- **Text shown**
* * * *

I specify some definitions that are necessary to understand the exercise I'm working on:
Given a monster model $\mathfrak{U}$ (of inaccessible cardinality) and a set $A\subseteq \mathfrak{U}$, we say that a set $B \subseteq \mathfrak{U}^{|x|}$ (where usually $x$ is a tuple of free variables, maybe infinite) is quasi-invariant over $A$ if, whenever $f_1,\dots,f_n$ is a finite tuple of automorphisms over $\mathfrak{U}$ that pointwise fix $A$, we have that the sets $f_i[B]$ have non-empty intersection.
We say that a type $p(x)\subseteq L(\mathfrak{U})$ is quasi-invariant over $A$ if $\varphi(\mathfrak{U})$ (as a set) is quasi-invariant over $A$ for every conjunction $\varphi(x)$ of formulas in $p(x)$. (Note that here $x$ may be an infinite tuple of free variables)
We say that a set $B$ is strongly quasi-invariant over $A$ if for every definable set $D\subseteq \mathfrak{U}$ we have that at least one of $B\cap D$ and $B \cap \neg D$ is quasi -invariant. The extension of such definition to types is done in the same way as for quasi-invariant types.
Here is the exercise:
Prove that every strongly quasi-invariant type has an extension to a complete strongly quasi-invariant type. Hint: it may help to prove that if $B$ is strongly quasi-invariant then for every definable $D$ either $B\cap D$ or $B \cap \neg D$ is strongly quasi-invariant
I have tried in many ways but I have problems in proving even the claim in the hint. Any help?

* * * *

- **Information provided**
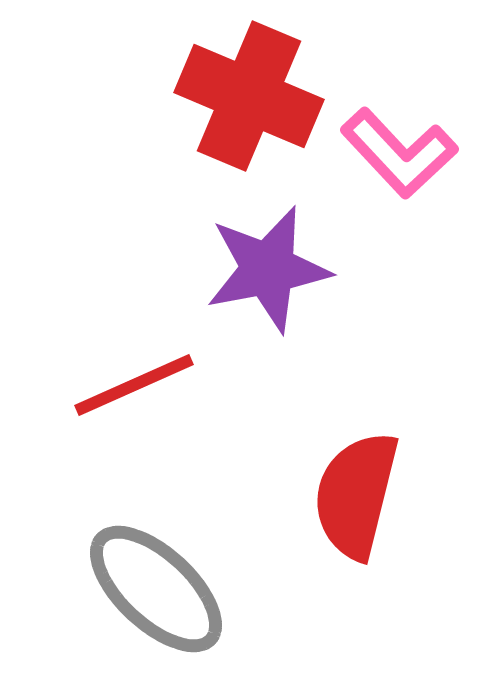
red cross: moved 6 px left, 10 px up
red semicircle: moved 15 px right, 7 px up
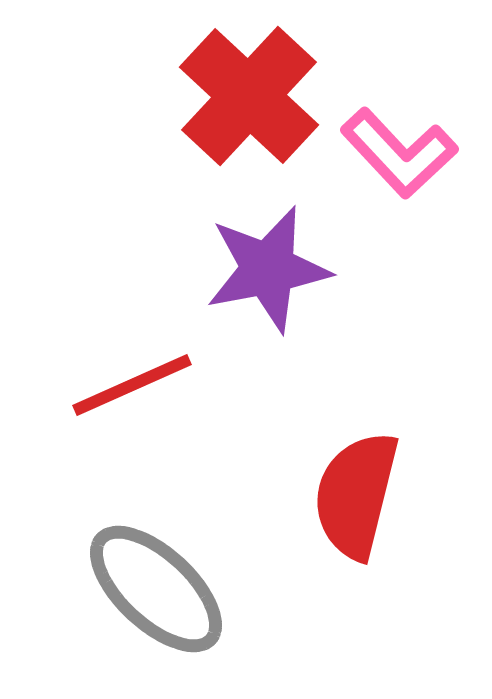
red cross: rotated 20 degrees clockwise
red line: moved 2 px left
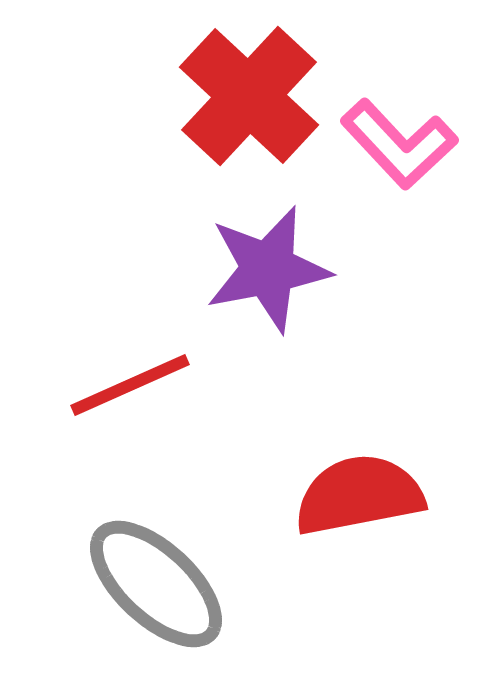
pink L-shape: moved 9 px up
red line: moved 2 px left
red semicircle: moved 3 px right; rotated 65 degrees clockwise
gray ellipse: moved 5 px up
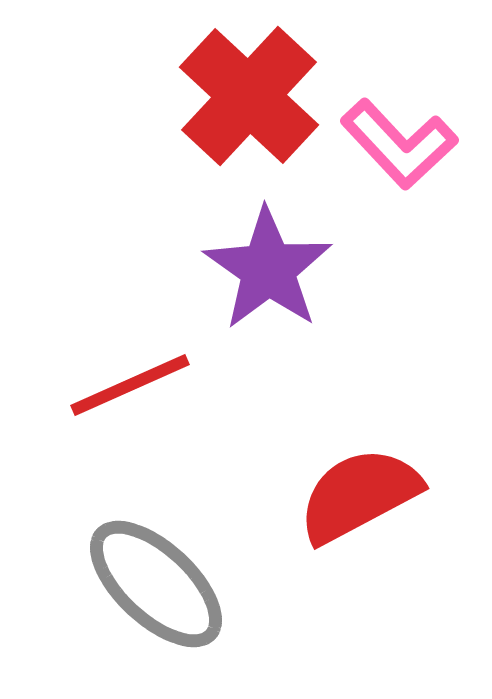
purple star: rotated 26 degrees counterclockwise
red semicircle: rotated 17 degrees counterclockwise
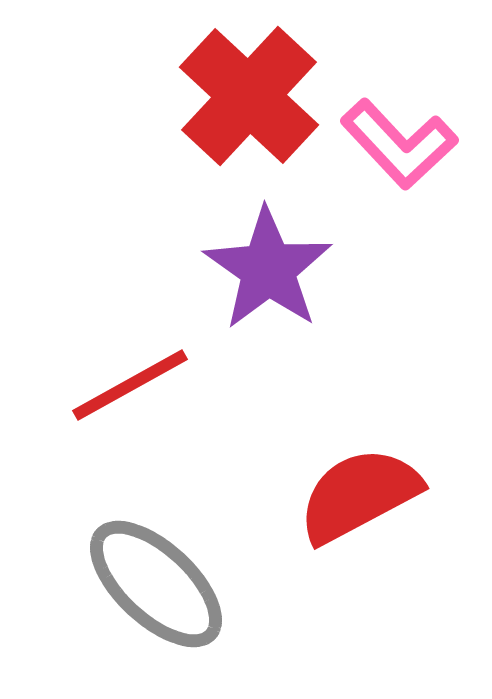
red line: rotated 5 degrees counterclockwise
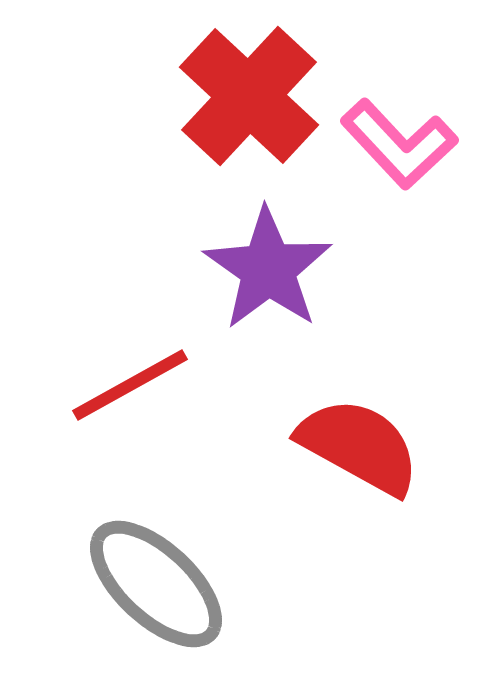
red semicircle: moved 49 px up; rotated 57 degrees clockwise
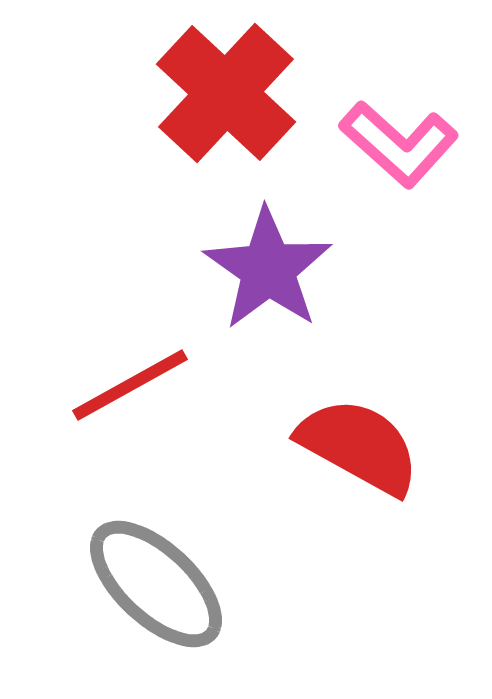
red cross: moved 23 px left, 3 px up
pink L-shape: rotated 5 degrees counterclockwise
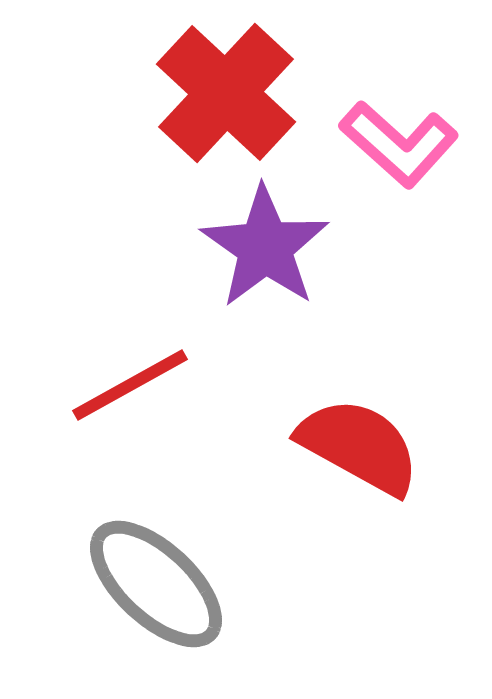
purple star: moved 3 px left, 22 px up
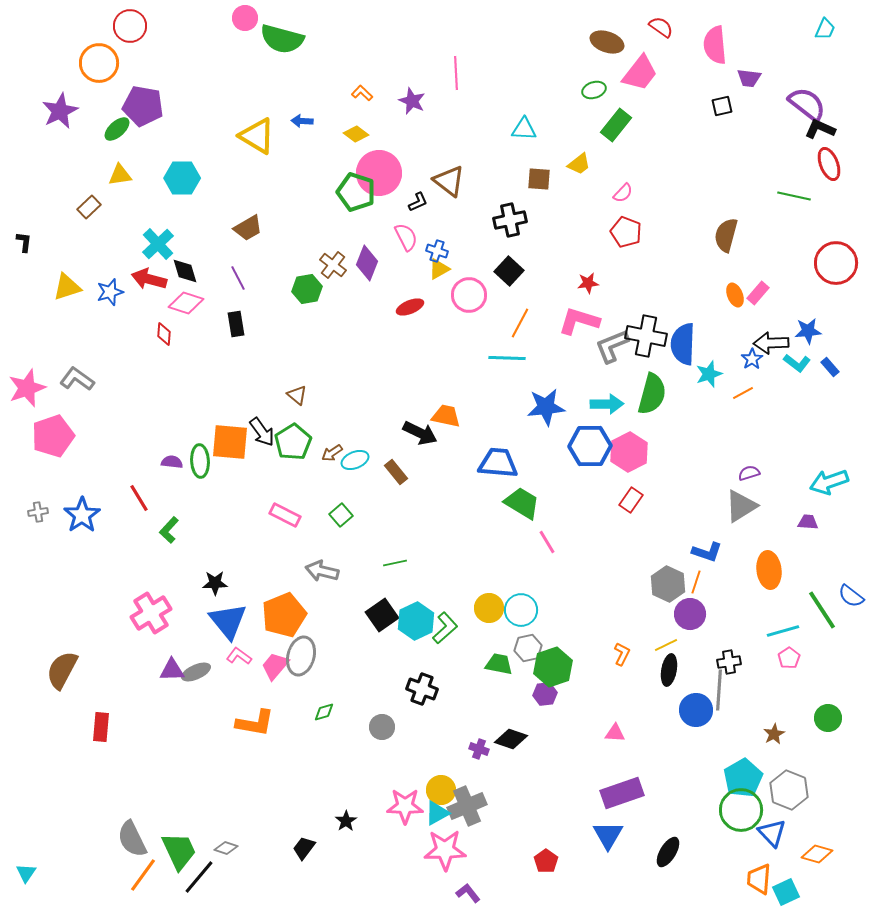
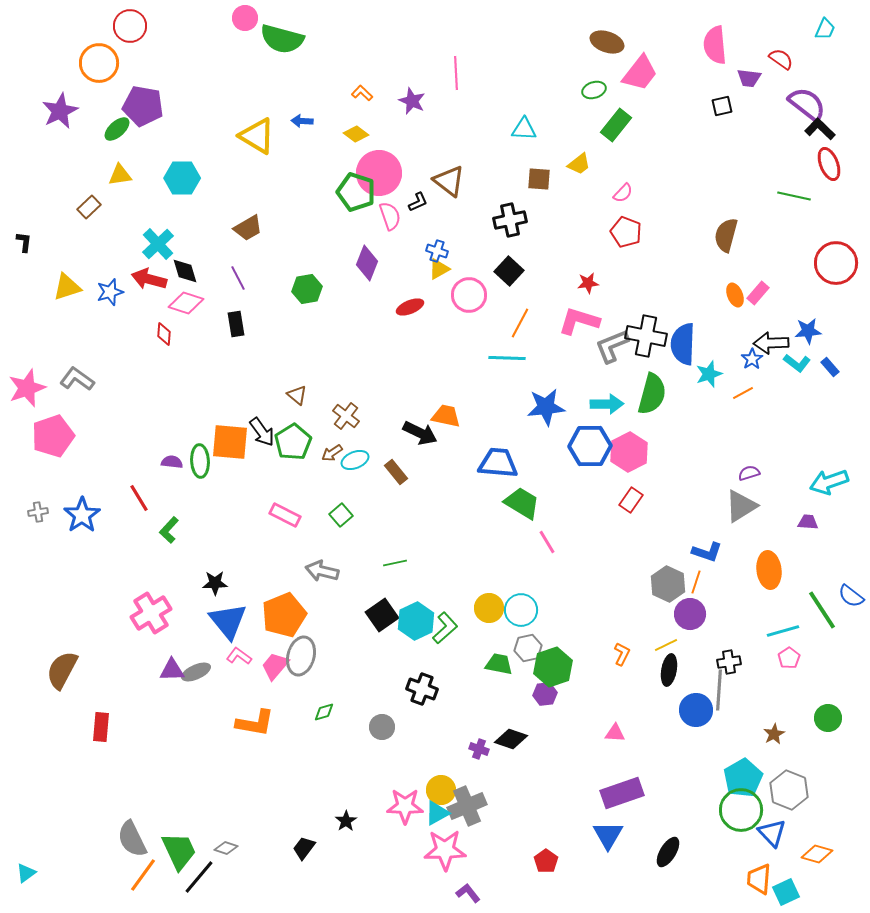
red semicircle at (661, 27): moved 120 px right, 32 px down
black L-shape at (820, 129): rotated 20 degrees clockwise
pink semicircle at (406, 237): moved 16 px left, 21 px up; rotated 8 degrees clockwise
brown cross at (333, 265): moved 13 px right, 151 px down
cyan triangle at (26, 873): rotated 20 degrees clockwise
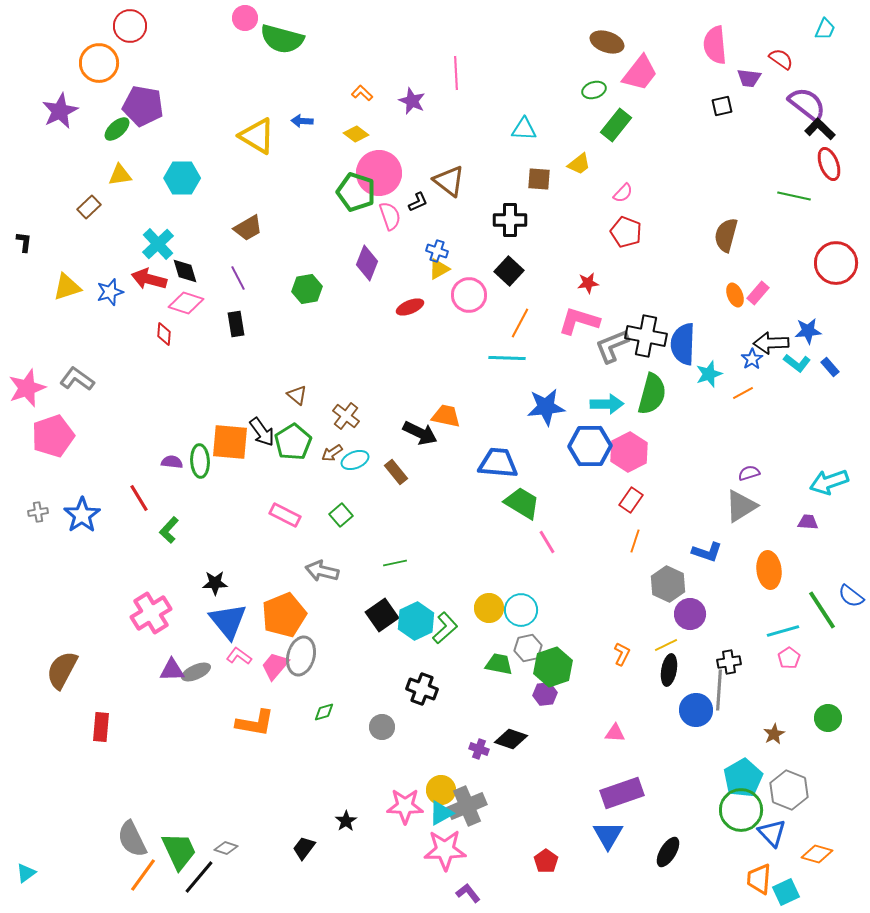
black cross at (510, 220): rotated 12 degrees clockwise
orange line at (696, 582): moved 61 px left, 41 px up
cyan triangle at (437, 813): moved 4 px right
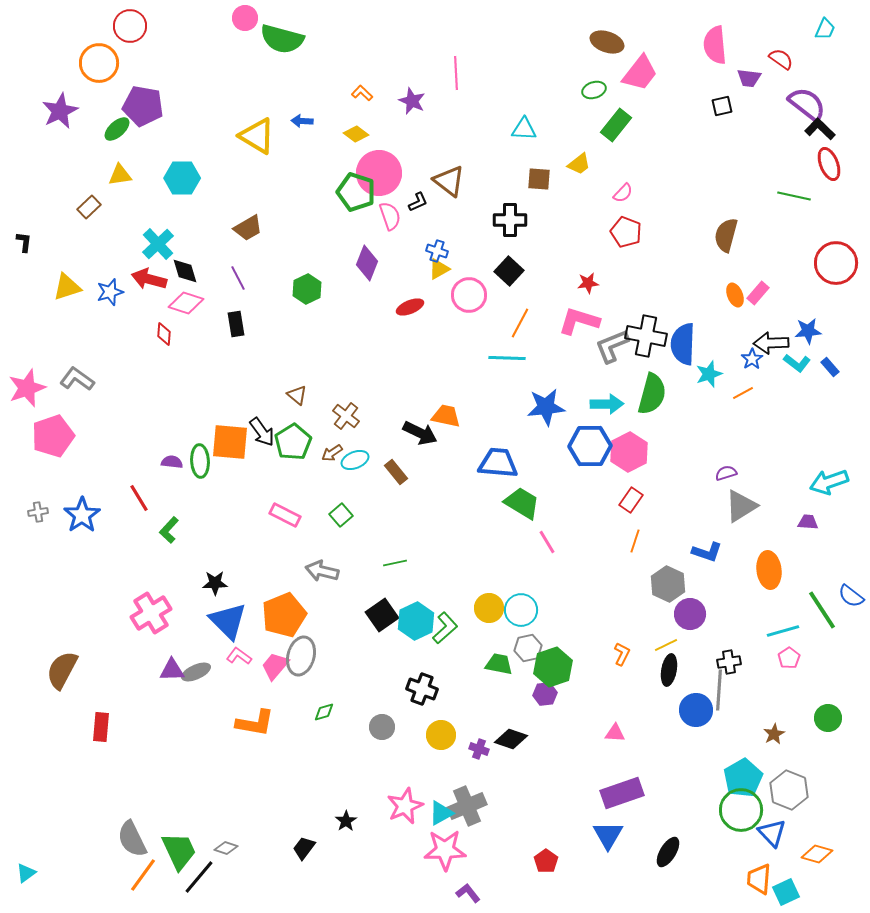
green hexagon at (307, 289): rotated 16 degrees counterclockwise
purple semicircle at (749, 473): moved 23 px left
blue triangle at (228, 621): rotated 6 degrees counterclockwise
yellow circle at (441, 790): moved 55 px up
pink star at (405, 806): rotated 24 degrees counterclockwise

* * * *

- **To-do list**
A – List every notion that the model theory post defines, and say for each whether it applies to a set or to a type.
B – Answer these questions on the model theory post, one per line:
(i) What cardinality does the post give the monster model?
(ii) What does the hint suggest proving about a strongly quasi-invariant set B and a definable set D?
(iii) What does the poster say they have trouble proving?
C – Proceed with the model theory post, starting from its last line.

- **Replies**
A –
- Quasi-invariant over A: applies to a set
- Quasi-invariant over A: applies to a type
- Strongly quasi-invariant over A: applies to a set
- Strongly quasi-invariant: applies to a type

B –
(i) Inaccessible cardinality.
(ii) That either B ∩ D or B ∩ ¬D is strongly quasi-invariant.
(iii) Even the claim in the hint.

C –
EDIT: I managed to prove the result but by strengthening a bit the definition of strongly quasi-invariant sets. The new definition I gave is the following:
We say that a set $B$ is strongly quasi-invariant over $A$ if for every finite equivalence relation $\varepsilon(x;y) \in L(\mathfrak{U})$ there exists a $c \in \mathfrak{U}^{|y|}$ s.t. $B \cap \epsilon(\mathfrak{U};c)$ is quasi-invariant. In other words if for every finite and definable partition of $\mathfrak{U}^{|x|}$, there exists a partition element $D$ s.t. $B\cap D$ is quasi-invariant.
Using this new definition, the claim in the hint follows pretty easily.
I've thought about it and I think that this new definition is strictly stronger than the previous one (i.e. the new strongly quasi-invariant sets are a proper subset of the old strongly quasi-invariant sets ), but I'm not sure about it.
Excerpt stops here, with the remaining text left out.